In vision science, this past year, we have seen a number of important advances. Arthur Ashkin, Gérard Mourou, and Donna Strickland were awarded the Nobel Prize in Physics for groundbreaking work in laser physics that was directly responsible for pulse amplification used in modern surgical lasers and many other applications. Optical coherence tomography continues to develop as an essential imaging technology as additional non-invasive angiography platforms were approved for clinical use. For the first time since 1996 a new class of medications was approved for the treatment of glaucoma. Latanaprostene bunod (Vyzulta) is a dual mechanism drug combining the proven benefits of a prostaglandin analog with a nitric oxide element to facilitate aqueous outflow through the conventional pathway. Also, netarsudil (Rhopressa) was approved as the first Rho kinase inhibitor which acts to increase outflow by the trabecular meshwork.
There were several advances and innovations in dry eye therapy from TrueTear, an intranasal stimulator of tear production, to several pharmacological compounds that came to market. This area continues to gain momentum and we should expect to see additional developments targeting novel supplements and biologicals over the coming years.

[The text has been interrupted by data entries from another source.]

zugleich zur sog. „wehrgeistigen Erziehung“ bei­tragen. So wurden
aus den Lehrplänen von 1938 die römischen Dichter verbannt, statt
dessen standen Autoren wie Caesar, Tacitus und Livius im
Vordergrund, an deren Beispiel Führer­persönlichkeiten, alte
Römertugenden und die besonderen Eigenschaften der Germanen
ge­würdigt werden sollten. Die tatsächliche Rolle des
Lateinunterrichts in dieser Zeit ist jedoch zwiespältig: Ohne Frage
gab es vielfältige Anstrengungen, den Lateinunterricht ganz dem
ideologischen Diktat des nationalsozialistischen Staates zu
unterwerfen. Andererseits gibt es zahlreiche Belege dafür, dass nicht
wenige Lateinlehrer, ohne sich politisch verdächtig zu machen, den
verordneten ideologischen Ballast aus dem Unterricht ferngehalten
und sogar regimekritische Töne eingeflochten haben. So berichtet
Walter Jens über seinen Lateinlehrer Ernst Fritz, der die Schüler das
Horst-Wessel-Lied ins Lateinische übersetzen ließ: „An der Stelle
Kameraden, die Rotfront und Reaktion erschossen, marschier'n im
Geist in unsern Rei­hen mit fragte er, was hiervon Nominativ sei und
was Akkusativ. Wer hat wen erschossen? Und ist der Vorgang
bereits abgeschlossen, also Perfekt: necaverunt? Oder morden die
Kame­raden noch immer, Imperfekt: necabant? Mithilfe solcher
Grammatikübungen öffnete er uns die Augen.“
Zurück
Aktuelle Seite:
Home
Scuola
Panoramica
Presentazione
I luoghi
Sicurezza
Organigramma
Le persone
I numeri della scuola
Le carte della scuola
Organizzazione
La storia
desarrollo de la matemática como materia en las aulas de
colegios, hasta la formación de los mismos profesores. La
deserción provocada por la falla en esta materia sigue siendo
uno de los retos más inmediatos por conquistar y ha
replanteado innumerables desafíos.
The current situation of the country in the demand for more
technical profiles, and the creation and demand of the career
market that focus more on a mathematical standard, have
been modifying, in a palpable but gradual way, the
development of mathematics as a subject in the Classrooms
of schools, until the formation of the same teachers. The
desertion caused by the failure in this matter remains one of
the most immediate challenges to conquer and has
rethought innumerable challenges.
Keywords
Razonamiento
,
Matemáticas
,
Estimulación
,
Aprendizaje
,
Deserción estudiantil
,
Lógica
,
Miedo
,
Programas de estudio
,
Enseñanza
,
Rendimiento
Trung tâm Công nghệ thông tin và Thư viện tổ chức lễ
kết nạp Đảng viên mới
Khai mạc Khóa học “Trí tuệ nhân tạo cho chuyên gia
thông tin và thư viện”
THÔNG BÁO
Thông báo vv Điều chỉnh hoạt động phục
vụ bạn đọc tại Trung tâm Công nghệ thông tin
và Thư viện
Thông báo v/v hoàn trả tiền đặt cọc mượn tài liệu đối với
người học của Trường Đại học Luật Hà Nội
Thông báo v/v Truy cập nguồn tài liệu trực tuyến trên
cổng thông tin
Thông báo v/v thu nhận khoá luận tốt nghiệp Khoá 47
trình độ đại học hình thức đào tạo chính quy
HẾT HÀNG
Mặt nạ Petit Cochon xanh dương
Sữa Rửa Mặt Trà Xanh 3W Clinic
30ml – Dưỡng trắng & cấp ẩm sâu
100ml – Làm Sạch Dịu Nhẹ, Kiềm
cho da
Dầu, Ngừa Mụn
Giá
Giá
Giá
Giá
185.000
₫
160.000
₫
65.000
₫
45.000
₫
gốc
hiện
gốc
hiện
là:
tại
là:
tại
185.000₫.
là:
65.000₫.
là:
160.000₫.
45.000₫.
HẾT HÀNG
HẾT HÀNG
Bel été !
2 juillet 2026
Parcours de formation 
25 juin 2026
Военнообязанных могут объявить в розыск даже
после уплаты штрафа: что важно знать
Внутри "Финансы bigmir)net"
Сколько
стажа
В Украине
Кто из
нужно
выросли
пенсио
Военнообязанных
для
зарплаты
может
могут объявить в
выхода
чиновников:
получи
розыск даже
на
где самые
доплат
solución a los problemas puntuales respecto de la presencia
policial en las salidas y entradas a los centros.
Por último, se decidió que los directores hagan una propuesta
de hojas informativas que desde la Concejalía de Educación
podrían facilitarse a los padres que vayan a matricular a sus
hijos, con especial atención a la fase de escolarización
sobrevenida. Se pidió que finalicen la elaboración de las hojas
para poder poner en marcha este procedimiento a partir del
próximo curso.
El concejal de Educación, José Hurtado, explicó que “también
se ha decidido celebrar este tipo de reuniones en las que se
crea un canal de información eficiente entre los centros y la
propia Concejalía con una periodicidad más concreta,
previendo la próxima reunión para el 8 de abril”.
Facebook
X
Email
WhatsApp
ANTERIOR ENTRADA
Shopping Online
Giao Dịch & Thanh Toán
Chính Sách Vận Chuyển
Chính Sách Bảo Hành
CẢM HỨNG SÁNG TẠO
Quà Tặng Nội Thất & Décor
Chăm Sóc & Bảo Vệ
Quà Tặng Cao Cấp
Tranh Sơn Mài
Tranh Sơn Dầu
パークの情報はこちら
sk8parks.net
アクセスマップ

In contact lenses, designs for myopia are an area of active development as clinical interventions become more widely practiced despite the need for additional evidence regarding mechanism and best practices. Success with scleral lenses continues to influence how we treat keratoconus, transplants, post-surgical corneas and even anterior segment rehabilitation. Innovations in lens materials and design are further improving patient comfort, and experience.
This list of advances and discoveries is far from complete, but it underscores some of the exciting areas that we will continue to bring to you over the coming year. This is only possible because of the hard-working Editorial Board, our distinguished reviewers, and most importantly, our authors. We have some new members joining the Editorial Board in January and I will be happy to introduce them to you next month. For now, allow me to express my thanks and sincere appreciation to Algis Vingrys, Lakshman Subbaraman, who will be leaving the board this month. Their hard work and dedication to advancing the journal by setting high standards and providing sage advice has been a valuable asset for our community.
To each of you who takes the time to carefully and thoughtfully consider the work of your peers, to those who make it a priority to participate in the peer-review process despite all the other responsibilities that you may have, to those of you who serve your patients, the profession, the American Academy of Optometry, and the larger community of scientists and clinicians, thank you for your service to the Journal. 2018 has been a great year and we are looking forward to an even better one in 2019.